Problem to solve:
From the discussion below about passing multidimensional arrays to a function, repeat word for word the passage that starts at the words "you get an error" and stops after "2x5 array, etc.".

Text segment:
────────
How can one create a function that will accept arbitrary length multidimensional arrays?
eg,
int foo[3][4];
int foo2[5][10];
int foo3[x][y];
int somefunction(???)
{
/*accept input in the form of any array and process accordingly.*/
}
How can one create a function that will accept arbitrary length multidimensional arrays?
eg,
int foo[3][4];
int foo2[5][10];
int foo3[x][y];
int somefunction(???)
{
/*accept input in the form of any array and process accordingly.*/
}
int somefunction(int foo[][4]);
or you can try
int somefunction(int **foo);
just to thoroughly test things out
The compiler must know the size of the second and any subsequent dimensions when using array notation, and pointer notation can get confusing fast.
I've already tried that. When you try
int somefunction(**foo) and call
somefunction(foo)
you get an error "can't convert from int [3][4] to int **"
Conversely, I'm sure the int somefunction(*foo[4]) would work perfectly for arrays with the second dimension being 4, but I'm trying to create a function with arbitrary input. Eg, you could call the same function with a 4x4 array, a 12x30 array, a 2x5 array, etc.
────────
Extracted records
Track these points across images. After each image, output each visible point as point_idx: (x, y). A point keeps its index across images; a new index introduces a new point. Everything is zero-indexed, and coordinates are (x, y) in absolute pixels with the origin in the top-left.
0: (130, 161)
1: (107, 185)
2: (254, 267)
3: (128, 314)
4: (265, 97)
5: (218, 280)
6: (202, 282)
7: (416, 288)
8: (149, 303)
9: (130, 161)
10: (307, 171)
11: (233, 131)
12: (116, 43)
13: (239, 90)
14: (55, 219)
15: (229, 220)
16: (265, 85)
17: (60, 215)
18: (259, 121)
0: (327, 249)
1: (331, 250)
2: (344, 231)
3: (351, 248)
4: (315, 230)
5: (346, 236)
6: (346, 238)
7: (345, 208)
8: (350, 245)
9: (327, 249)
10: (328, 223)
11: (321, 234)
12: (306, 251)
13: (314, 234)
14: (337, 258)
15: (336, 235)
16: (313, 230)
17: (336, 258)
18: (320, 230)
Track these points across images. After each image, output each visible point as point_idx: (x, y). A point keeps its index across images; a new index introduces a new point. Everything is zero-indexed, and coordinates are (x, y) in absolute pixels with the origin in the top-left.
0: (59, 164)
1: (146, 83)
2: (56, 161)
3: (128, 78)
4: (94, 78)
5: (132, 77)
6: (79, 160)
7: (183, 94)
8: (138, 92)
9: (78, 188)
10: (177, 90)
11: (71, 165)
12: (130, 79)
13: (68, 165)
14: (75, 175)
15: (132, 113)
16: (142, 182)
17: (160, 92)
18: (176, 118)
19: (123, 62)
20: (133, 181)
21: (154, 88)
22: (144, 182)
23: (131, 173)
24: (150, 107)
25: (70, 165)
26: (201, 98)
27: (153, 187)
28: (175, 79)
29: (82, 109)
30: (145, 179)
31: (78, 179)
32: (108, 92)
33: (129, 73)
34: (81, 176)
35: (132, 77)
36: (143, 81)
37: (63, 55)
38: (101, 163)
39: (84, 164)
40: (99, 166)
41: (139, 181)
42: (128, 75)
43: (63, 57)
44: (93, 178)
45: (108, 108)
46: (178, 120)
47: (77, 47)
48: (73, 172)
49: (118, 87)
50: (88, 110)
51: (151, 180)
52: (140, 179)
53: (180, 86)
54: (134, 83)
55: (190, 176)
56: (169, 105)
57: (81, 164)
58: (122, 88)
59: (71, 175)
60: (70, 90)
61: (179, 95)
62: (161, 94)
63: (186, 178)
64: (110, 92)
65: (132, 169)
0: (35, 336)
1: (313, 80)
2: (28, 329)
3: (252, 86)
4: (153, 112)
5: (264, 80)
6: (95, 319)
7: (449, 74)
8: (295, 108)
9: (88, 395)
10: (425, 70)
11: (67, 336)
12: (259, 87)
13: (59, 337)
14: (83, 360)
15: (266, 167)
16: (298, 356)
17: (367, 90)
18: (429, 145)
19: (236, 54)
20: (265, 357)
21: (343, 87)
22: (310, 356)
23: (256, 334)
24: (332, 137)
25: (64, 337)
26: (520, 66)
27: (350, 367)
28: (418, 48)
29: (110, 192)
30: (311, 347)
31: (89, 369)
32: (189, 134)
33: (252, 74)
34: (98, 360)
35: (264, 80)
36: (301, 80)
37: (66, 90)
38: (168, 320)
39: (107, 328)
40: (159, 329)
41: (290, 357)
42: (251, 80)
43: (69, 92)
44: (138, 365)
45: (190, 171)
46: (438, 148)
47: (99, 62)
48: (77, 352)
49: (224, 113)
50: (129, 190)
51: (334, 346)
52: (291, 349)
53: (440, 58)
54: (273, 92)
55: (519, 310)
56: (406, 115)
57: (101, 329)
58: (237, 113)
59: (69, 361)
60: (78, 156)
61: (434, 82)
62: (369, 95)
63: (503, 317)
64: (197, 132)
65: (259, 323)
────────
Exercise response:
you get an error "can't convert from int [3][4] to int **"
Conversely, I'm sure the int somefunction(*foo[4]) would work perfectly for arrays with the second dimension being 4, but I'm trying to create a function with arbitrary input. Eg, you could call the same function with a 4x4 array, a 12x30 array, a 2x5 array, etc.